Another aproach could be MySQL UNION only for getting ids (already sorted) and then process them in batches.

 $q = $db -> query("SELECT 'table1' AS tableName, id, created FROM table1
 UNION ALL SELECT 'table2' AS tableName, id, created FROM table2
UNION ALL SELECT 'table3' AS tableName, id, created FROM table3
ORDER BY created");

$sorter = [];
while ($row = $q -> fetch_assoc()) {
    $sorter []= [$row['tableName'], $row['id']];
}

foreach (array_chunk($sorter, 5000) as $dataChunk) {
    // get ids from each table
    $table1Ids = array_map(function($rowInfo) { return $rowInfo[1]; }, array_filter($dataChunk, function($rowInfo) { return $rowInfo[0] === 'table1'; }));
    $table2Ids = array_map(function($rowInfo) { return $rowInfo[1]; }, array_filter($dataChunk, function($rowInfo) { return $rowInfo[0] === 'table2'; }));
    $table3Ids = array_map(function($rowInfo) { return $rowInfo[1]; }, array_filter($dataChunk, function($rowInfo) { return $rowInfo[0] === 'table3'; }));
    // load full data from each table
    $dataTable1 = [];
    $q = $db -> query("SELECT * FROM table1 WHERE id IN (".implode(",", $table1Ids).")");
    while ($row = $q -> fetch_assoc()) {
        $dataTable1[$row['id']] = CREATE_XML($row);
    }
    // ... same with table2
    // ... same with table3
    // store
    foreach ($dataChunk as $row) {
        if ($row[0] === 'table1') {
            echo $dataTable1[$row[1]];
        }
        if ($row[1] === 'table1') {
            echo $dataTable2[$row[1]];
        }
        if ($row[2] === 'table1') {
            echo $dataTable3[$row[1]];
        }
    }
}

This approach is less memory consuming, but in this exact code, you will need to load all IDs to memory first. It's possible to simple rewrite to generate XML in first loop (if count($sorter) > 5000 { printXmlForIds($sorter); $sorter = []; }) and algorithm would not exceed memory limt.

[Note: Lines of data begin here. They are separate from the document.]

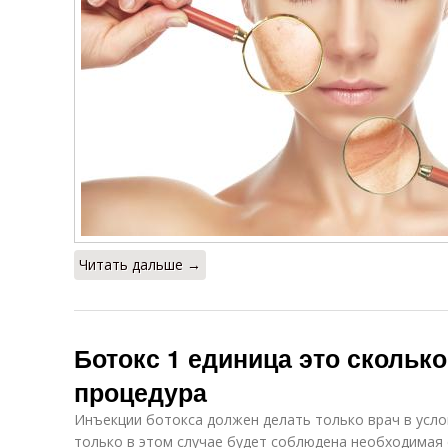
Читать дальше →
Ботокс 1 единица это сколько
процедура
Инъекции ботокса должен делать только врач в усло
только в этом случае будет соблюдена необходимая 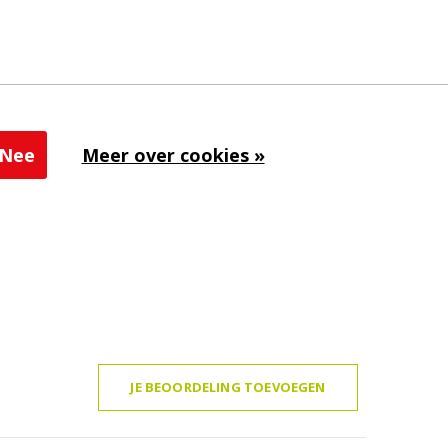
Nee
Meer over cookies »
JE BEOORDELING TOEVOEGEN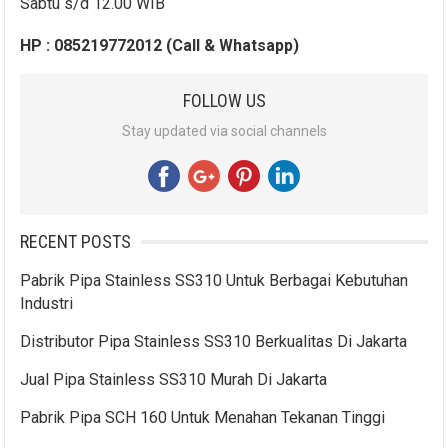
Sabtu s/d 12.00 WIB
HP : 085219772012 (Call & Whatsapp)
FOLLOW US
Stay updated via social channels
RECENT POSTS
Pabrik Pipa Stainless SS310 Untuk Berbagai Kebutuhan
Industri
Distributor Pipa Stainless SS310 Berkualitas Di Jakarta
Jual Pipa Stainless SS310 Murah Di Jakarta
Pabrik Pipa SCH 160 Untuk Menahan Tekanan Tinggi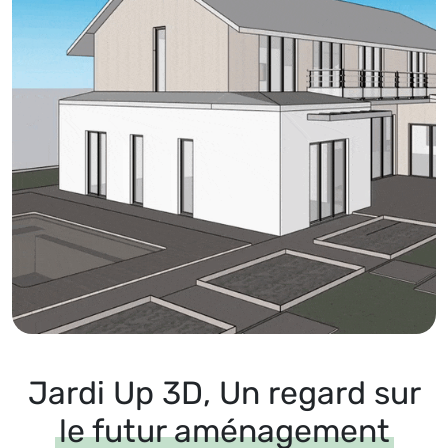
Jardi Up 3D, Un regard sur
le futur aménagement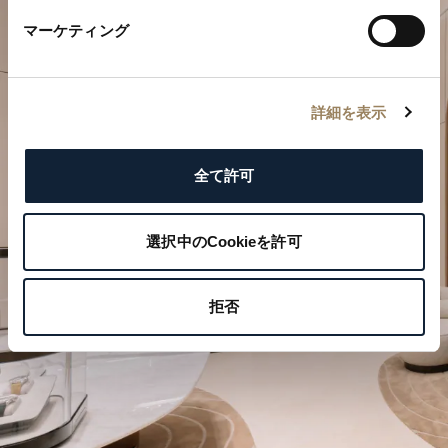
マーケティング
詳細を表示
特別なひとときを計画する
全て許可
ブレゲの時計作品をぜひブティックでご覧ください。
選択中のCookieを許可
ご来店を予約する
拒否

I suggest using an INSERT INTO ... SELECT ... UNION ... SELECT construct to fetch all the data into a (temporary) table. INSERT INTO ... SELECT allows you to directly insert the result of an select into a table. UNION allows you to concat SELECT results. Because it is a database statement it all happens in the DBMS.

After that use a select to fetch the data ordered by date field and use XMLWriter to create the XML.